Increasing your Alexa ranking is a simple process. And it can happen quickly! According to Alexa, “It is not unusual for such sites to decline to ‘No data’ Traffic Ranks, or to improve suddenly.”

Here are some tips:

  • Regular updates. Provide quality content on a regular basis.
  • Regular traffic. Hopefully this will happen naturally as a result of your regular updates.
  • Install the Alexa Toolbar.* One factor in determining your Alexa ranking is the number of visits you receive from people who have the Alexa Toolbar installed (this is why Alexa rankings are so inaccurate).

* Don’t overestimate the importance of this one. The Alexa Toolbar is just one factor. Alexa says “The Alexa Toolbar is just one of many browser extensions that include Alexa data.”

Installing the Alexa Toolbar

Installing the Alexa toolbar is easy. Just do it. Install the toolbar so your visits to your own site get counted, and encourage family, friends, and coworkers to do the same.

According to Alexa, “Alexa’s traffic panel is based on millions of people using over 25,000 different browser extensions that appeal to a wide audience” and installing the toolbar won’t make a difference. But hey, it’s easy enough. Might as well do it just in case, right?

How to Create More Content on a Regular Basis

So yea, installing the Alexa Toolbar is easy. Providing regular updates that lead to regular traffic, on the other hand, can be more difficult. I recommend signing up for a service like ContentFly. They’ll assign you a writer for $250 a month. Then you can use a free tool like Neil Patel’s UberSuggest to come up with ideas for content (find high volume, low competition keywords), and send those topics over to your writer.

With ContentFly, you can build up the content you need to fill your inbound marketing funnel and improve your Alexa Ranking at the same time. Your writer will only work on one piece at a time, but I’ve found that you can get about 4,000 words written a month (more if you expedite some of the articles for a fee).

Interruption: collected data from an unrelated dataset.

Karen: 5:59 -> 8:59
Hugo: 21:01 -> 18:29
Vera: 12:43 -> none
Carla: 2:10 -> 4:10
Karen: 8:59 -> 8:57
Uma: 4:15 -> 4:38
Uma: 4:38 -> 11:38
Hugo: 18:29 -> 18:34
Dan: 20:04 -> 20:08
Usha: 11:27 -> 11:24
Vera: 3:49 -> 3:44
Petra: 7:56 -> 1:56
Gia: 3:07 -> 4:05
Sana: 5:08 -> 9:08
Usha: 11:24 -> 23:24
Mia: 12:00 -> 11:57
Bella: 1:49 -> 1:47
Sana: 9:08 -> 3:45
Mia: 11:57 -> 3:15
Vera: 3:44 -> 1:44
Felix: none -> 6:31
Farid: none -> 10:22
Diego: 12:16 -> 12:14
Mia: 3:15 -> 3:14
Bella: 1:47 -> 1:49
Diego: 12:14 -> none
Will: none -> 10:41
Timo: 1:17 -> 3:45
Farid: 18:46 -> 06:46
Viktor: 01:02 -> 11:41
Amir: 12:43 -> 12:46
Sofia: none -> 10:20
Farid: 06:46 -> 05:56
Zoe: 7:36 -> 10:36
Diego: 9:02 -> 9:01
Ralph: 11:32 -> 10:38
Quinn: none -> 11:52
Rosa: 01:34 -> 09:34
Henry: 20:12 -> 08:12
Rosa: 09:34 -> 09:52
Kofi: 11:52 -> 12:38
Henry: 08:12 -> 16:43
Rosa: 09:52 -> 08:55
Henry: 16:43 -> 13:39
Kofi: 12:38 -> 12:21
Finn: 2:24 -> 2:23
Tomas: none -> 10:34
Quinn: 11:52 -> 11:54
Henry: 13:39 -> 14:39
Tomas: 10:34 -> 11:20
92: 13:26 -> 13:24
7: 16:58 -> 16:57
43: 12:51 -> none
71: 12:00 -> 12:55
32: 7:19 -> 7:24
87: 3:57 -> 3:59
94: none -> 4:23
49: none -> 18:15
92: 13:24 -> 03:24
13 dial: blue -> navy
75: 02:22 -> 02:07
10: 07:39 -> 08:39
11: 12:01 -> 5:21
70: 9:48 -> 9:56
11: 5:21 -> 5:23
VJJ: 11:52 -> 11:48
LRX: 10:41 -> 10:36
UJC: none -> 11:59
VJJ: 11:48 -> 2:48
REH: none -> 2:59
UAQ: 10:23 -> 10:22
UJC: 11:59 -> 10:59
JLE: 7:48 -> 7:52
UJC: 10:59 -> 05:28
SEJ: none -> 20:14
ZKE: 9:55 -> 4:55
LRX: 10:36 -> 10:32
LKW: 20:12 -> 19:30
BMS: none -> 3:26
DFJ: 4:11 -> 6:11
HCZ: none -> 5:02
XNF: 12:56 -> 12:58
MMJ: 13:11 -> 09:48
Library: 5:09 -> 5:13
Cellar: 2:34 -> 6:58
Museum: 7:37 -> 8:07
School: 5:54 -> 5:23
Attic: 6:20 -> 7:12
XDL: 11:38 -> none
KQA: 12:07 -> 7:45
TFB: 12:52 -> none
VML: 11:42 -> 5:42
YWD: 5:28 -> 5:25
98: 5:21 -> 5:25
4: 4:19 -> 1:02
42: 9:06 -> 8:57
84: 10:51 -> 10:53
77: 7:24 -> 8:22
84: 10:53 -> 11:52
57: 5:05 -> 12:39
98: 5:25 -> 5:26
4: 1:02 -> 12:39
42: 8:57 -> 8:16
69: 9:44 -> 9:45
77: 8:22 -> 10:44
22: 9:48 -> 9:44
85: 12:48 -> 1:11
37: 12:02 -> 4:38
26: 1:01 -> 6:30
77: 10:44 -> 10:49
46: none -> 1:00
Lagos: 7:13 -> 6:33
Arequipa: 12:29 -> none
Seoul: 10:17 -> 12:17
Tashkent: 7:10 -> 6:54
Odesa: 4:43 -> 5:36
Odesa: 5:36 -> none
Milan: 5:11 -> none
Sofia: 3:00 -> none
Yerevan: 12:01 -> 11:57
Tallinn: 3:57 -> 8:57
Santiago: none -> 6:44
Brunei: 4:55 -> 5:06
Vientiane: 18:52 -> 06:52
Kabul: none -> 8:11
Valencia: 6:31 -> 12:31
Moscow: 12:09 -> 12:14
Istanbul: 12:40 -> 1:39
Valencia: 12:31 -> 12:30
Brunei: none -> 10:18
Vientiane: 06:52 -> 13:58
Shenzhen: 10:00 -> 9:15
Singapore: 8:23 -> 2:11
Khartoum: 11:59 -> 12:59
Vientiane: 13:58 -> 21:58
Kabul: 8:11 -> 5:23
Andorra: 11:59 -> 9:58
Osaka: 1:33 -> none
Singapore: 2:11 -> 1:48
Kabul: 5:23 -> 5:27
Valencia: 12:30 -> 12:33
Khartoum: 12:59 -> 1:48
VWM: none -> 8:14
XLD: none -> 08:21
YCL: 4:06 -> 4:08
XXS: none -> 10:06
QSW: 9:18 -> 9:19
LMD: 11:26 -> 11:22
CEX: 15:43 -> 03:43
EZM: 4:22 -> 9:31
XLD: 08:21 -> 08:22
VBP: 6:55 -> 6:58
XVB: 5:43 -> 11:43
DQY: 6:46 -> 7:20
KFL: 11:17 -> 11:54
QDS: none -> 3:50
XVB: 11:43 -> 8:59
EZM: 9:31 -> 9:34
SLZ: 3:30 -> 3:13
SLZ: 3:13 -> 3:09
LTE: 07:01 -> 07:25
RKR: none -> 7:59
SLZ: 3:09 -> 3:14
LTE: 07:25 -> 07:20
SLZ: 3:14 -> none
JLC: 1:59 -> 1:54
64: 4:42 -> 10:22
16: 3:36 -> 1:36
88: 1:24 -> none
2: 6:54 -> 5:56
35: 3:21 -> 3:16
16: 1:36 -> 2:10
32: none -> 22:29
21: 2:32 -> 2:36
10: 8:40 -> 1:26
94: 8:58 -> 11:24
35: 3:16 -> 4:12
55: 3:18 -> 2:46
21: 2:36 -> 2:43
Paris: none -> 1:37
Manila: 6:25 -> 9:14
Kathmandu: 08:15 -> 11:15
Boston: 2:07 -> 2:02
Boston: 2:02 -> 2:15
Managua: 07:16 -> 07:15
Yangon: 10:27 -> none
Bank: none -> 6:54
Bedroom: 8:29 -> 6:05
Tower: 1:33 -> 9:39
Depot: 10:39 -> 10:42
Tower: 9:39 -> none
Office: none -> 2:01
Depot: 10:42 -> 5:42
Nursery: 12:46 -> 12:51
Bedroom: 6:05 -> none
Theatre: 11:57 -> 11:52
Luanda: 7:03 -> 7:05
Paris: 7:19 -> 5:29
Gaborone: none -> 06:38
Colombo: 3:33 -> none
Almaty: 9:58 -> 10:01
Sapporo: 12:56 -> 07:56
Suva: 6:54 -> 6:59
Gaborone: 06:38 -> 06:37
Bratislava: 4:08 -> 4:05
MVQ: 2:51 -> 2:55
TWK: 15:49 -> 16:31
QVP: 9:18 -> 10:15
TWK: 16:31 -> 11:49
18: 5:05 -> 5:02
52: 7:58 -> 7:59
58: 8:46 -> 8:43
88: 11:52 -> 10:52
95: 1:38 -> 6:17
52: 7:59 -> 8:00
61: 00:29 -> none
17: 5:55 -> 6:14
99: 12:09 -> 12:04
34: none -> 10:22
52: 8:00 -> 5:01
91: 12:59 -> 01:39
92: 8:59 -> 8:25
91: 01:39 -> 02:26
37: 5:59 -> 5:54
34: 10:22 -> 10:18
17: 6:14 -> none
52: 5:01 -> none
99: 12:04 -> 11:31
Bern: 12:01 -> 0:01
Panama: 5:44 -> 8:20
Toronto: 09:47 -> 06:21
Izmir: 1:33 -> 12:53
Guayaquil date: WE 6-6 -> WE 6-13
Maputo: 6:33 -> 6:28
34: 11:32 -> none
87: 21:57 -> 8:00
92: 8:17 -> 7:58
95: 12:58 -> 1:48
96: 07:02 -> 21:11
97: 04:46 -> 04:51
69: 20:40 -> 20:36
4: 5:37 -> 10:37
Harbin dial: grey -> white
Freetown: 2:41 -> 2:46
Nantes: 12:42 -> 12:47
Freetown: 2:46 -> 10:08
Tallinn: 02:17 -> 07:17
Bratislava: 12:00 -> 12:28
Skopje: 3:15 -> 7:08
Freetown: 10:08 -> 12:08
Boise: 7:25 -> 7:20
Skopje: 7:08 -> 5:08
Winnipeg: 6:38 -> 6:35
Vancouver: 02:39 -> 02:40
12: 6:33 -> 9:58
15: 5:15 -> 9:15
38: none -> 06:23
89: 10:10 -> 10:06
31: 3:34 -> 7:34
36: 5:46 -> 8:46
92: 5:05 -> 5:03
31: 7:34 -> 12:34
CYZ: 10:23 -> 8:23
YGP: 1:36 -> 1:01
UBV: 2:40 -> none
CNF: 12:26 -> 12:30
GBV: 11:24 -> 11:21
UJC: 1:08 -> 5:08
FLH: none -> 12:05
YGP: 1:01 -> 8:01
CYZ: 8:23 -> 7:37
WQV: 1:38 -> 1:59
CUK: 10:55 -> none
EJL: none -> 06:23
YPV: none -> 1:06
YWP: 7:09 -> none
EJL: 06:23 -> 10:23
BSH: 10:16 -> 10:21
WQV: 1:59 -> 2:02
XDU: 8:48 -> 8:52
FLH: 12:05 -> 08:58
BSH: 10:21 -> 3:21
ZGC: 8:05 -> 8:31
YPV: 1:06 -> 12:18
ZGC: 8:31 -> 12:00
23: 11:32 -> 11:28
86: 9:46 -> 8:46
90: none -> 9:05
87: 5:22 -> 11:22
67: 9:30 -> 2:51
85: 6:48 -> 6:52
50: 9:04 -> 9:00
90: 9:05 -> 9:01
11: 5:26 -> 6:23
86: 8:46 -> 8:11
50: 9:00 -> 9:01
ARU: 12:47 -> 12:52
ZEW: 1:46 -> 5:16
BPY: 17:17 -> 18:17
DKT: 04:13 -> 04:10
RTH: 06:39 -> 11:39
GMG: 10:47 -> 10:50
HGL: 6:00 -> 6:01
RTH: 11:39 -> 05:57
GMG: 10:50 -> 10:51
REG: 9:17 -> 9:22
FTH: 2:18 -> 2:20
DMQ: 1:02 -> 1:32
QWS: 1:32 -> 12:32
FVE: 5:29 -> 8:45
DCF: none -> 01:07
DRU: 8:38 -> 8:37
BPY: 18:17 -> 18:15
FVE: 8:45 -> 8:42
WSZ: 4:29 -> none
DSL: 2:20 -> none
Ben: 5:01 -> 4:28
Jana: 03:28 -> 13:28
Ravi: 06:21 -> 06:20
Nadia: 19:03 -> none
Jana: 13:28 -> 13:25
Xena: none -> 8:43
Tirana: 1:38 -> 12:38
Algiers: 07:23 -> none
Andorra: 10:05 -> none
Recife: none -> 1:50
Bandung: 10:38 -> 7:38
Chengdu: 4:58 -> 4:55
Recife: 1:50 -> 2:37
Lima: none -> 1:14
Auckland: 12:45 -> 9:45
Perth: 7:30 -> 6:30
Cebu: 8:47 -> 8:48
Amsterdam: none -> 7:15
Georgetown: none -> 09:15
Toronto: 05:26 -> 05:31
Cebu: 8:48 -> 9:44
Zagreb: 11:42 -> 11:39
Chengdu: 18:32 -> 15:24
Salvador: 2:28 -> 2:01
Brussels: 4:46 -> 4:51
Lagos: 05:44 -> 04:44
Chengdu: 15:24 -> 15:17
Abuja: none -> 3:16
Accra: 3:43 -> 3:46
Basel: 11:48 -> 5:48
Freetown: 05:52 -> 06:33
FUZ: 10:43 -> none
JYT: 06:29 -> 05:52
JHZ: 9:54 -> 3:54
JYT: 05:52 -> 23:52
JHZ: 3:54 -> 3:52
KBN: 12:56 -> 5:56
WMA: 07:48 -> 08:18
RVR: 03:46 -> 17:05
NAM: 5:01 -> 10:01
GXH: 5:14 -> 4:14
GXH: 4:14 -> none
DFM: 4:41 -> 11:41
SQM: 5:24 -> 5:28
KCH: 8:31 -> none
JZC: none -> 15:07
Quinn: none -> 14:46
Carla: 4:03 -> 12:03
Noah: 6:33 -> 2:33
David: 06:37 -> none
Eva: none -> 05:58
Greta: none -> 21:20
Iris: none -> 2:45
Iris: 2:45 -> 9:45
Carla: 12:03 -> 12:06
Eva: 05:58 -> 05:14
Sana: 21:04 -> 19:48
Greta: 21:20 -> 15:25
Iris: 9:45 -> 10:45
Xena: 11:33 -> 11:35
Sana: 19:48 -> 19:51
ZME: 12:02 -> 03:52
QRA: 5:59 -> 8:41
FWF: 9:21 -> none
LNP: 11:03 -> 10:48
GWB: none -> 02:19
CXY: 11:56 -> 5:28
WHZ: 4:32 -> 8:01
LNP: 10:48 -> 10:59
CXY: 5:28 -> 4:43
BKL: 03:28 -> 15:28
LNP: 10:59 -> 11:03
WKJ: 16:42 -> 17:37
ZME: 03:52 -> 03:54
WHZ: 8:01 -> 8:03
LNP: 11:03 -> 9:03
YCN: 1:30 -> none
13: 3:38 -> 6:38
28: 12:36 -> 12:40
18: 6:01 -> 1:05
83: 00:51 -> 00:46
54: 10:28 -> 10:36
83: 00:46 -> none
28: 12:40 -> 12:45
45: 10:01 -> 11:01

At a minimum, you should be shooting for posts of 300 words or more, so you should be able to get at least 10 posts a month. I’ve been using them for about six months as of this writing, and the quality seems better than your typical Upwork article. Plus, it’s nice to avoid having to find a new writer each time.


Once your Alexa ranking is under one million, it’s not worth bothering with it anymore (unless you’re trying to sell your site or ad space). Then you can focus completely on quality content production- which you can now generate much more efficiently with ContentFly AND the experts a HARO- and that will drive much more traffic to your website (whether Alexa realizes it or not).